Reputation: 2387
I am running into some weird errors using the LassoCV() regressor in combination with a grouped cross-validation object.
More specific, having dataframe df
and target column y
, I would like to perform LeaveOneGroupOut() cross-validation. If I run the following:
df = np.random.rand(100,50)
y = np.random.rand(100)
logo = LeaveOneGroupOut()
groups = np.random.randint(0,10,100)
lassoCV = linear_model.LassoCV(eps=0.0001, n_alphas=400, max_iter=200000, cv=logo, normalize=False, random_state=9) `
Running:
lassoCV.fit(df,y)
results in the error: ValueError: The 'groups' parameter should not be None.
If I run:
lassoCV.fit(df,y,groups)
I get the error: TypeError: fit() takes 3 positional arguments but 4 were given
.
Seems to me that the second option would be the way to go. Did I implement something wrong? Or is this a bug in scikit-learn?
Upvotes: 1
Views: 1297
Reputation: 10427
The groups
error refers to the parameter in your LeaveOneGroupOut
's split method. Per the documentation referenced here, the cv
argument should be an iterable that yields train/test splits.

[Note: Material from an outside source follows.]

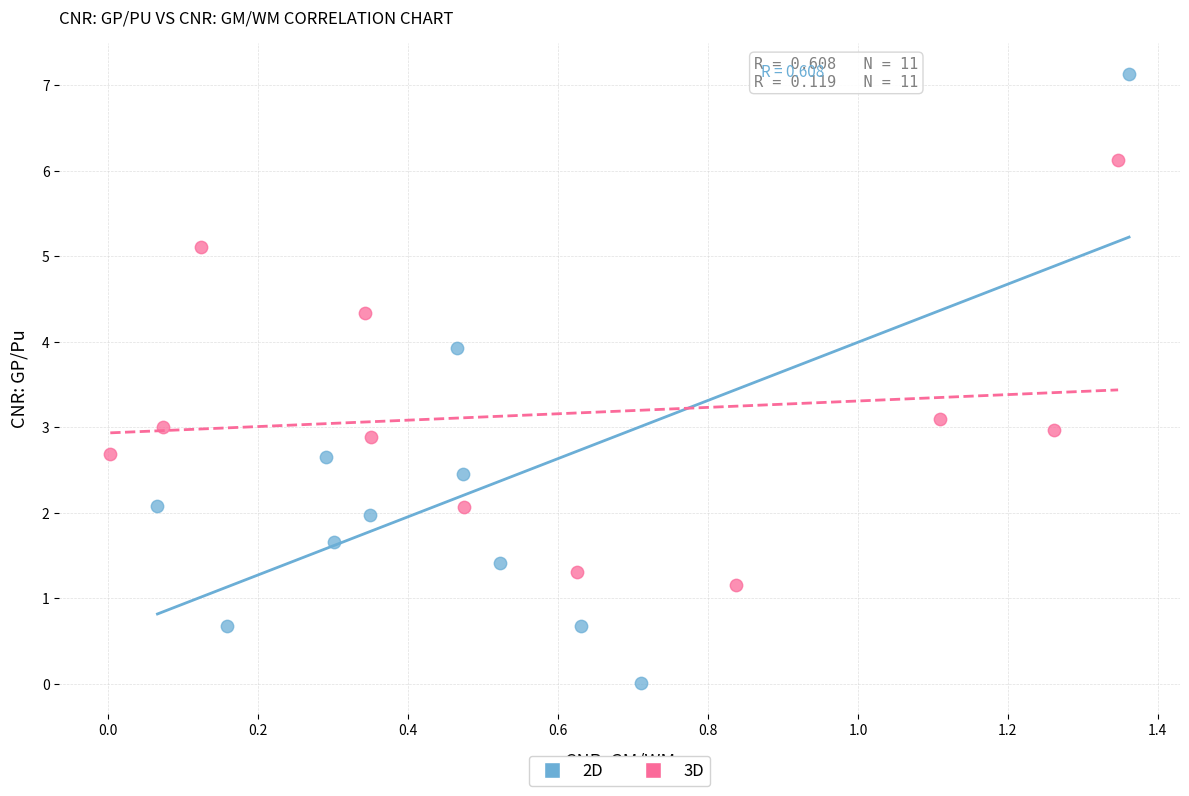

Which series reaches the minimum Y coordinate?

2D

Therefore, you just need to create the generator object using the split
method.
gen_logo = logo.split(df, groups=groups) # create your generator
lassoCV = linear_model.LassoCV(eps=0.0001, n_alphas=400, max_iter=200000, cv=gen_logo, normalize=False, random_state=9) # pass it to the cv argument
lassoCV.fit(df, y) # now fit
Upvotes: 3